The Democratic majority had a different view. Chief Justice Thomas R. Fitzgerald sternly rebuked Karmeier, reminding him that the case was decided under the state constitution, not “against the back-drop” of federal efforts.
“We do expect that our disagreements will focus on the legal issues, providing a level of discourse appropriate to the state’s highest court,” Fitzgerald wrote. “The emotional and political rhetoric that peppers the dissent is ill-suited to this pursuit.”
Another Lebron plaintiffs lawyer, Robert S. Peck of Washington, D.C., says he has not encountered similar language in decisions or arguments from other states.
“I was completely shocked,” Peck says. “It was completely gratuitous.”
The Illinois reform measures also put state Attorney General Lisa Madigan in a tough spot. In an effort to win support from affected stakeholders with opposing interests, legislators wedded the fates of damage caps, insurance regulation and physician discipline in a single bill—making individual sections unseverable. But they had done so with little or no public input or scrutiny, physicians included.

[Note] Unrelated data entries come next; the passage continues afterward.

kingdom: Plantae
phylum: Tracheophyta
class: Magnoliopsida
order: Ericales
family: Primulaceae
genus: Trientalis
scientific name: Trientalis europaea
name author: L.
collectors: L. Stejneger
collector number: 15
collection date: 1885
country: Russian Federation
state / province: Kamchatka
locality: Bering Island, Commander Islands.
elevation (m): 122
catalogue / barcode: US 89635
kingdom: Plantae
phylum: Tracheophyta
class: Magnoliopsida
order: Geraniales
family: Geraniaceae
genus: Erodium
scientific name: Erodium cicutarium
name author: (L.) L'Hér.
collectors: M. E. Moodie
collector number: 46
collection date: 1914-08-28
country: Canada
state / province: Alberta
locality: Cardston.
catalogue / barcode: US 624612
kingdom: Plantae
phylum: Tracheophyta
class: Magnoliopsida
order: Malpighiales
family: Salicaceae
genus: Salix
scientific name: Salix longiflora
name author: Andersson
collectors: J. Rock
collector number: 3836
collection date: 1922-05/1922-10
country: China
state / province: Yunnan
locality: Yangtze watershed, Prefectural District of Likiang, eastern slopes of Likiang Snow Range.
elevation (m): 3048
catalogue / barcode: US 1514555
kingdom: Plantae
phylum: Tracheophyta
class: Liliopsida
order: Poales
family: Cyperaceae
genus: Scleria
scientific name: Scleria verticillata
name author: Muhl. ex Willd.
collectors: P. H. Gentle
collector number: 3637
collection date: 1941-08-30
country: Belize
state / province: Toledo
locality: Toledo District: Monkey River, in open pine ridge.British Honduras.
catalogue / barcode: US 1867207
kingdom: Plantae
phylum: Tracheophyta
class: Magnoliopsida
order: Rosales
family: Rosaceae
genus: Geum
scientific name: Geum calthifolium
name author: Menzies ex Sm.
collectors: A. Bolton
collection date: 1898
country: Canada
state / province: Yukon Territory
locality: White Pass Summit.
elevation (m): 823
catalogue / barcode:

Nonseverability meant when the damage caps went, so did the insurance and disciplinary sections. Since neither of those measures provoked the level of con troversy that caps did, the attorney general’s office took a chance and defended sections of the law that weren’t at issue before the justices.
“Alongside massive changes in malpractice insurance regulation and several litigation reforms … these new provisions form part of a comprehensive multidimensional approach to a recognized crisis in Illinois health care,” Madigan had argued to the state’s highest court.
Madigan’s office would not comment, but as far as the court’s majority was concerned, the attorney general took her eye off the ball.
“Just because the legislature votes on something doesn’t make it constitutional,” says plaintiffs lawyer Goldberg. “But that’s what everybody always argues.”
Though malpractice insurance premiums are holding steady or even dropping slightly by now, research suggests that the malpractice conundrum represents only a hair of the nation’s spiraling health care expenses.
In a study last October, the Congressional Budget Office estimated that malpractice liability, including insurance premiums, settlements and awards, would reach $35 billion by the end of 2009, or about 2 percent of the nation’s total spending on health care. A 10 percent drop in malpractice premiums would translate to a savings of about 0.2 percent.
Add in more spending cuts accomplished through a package of reforms—including damage caps ranging from $250,000 to $500,000—and total spending drops by about $11 billion, or 0.5 percent. And much of that comes from cuts forced on Medicare, Medicaid, government-supported care for children and federal employee health benefits.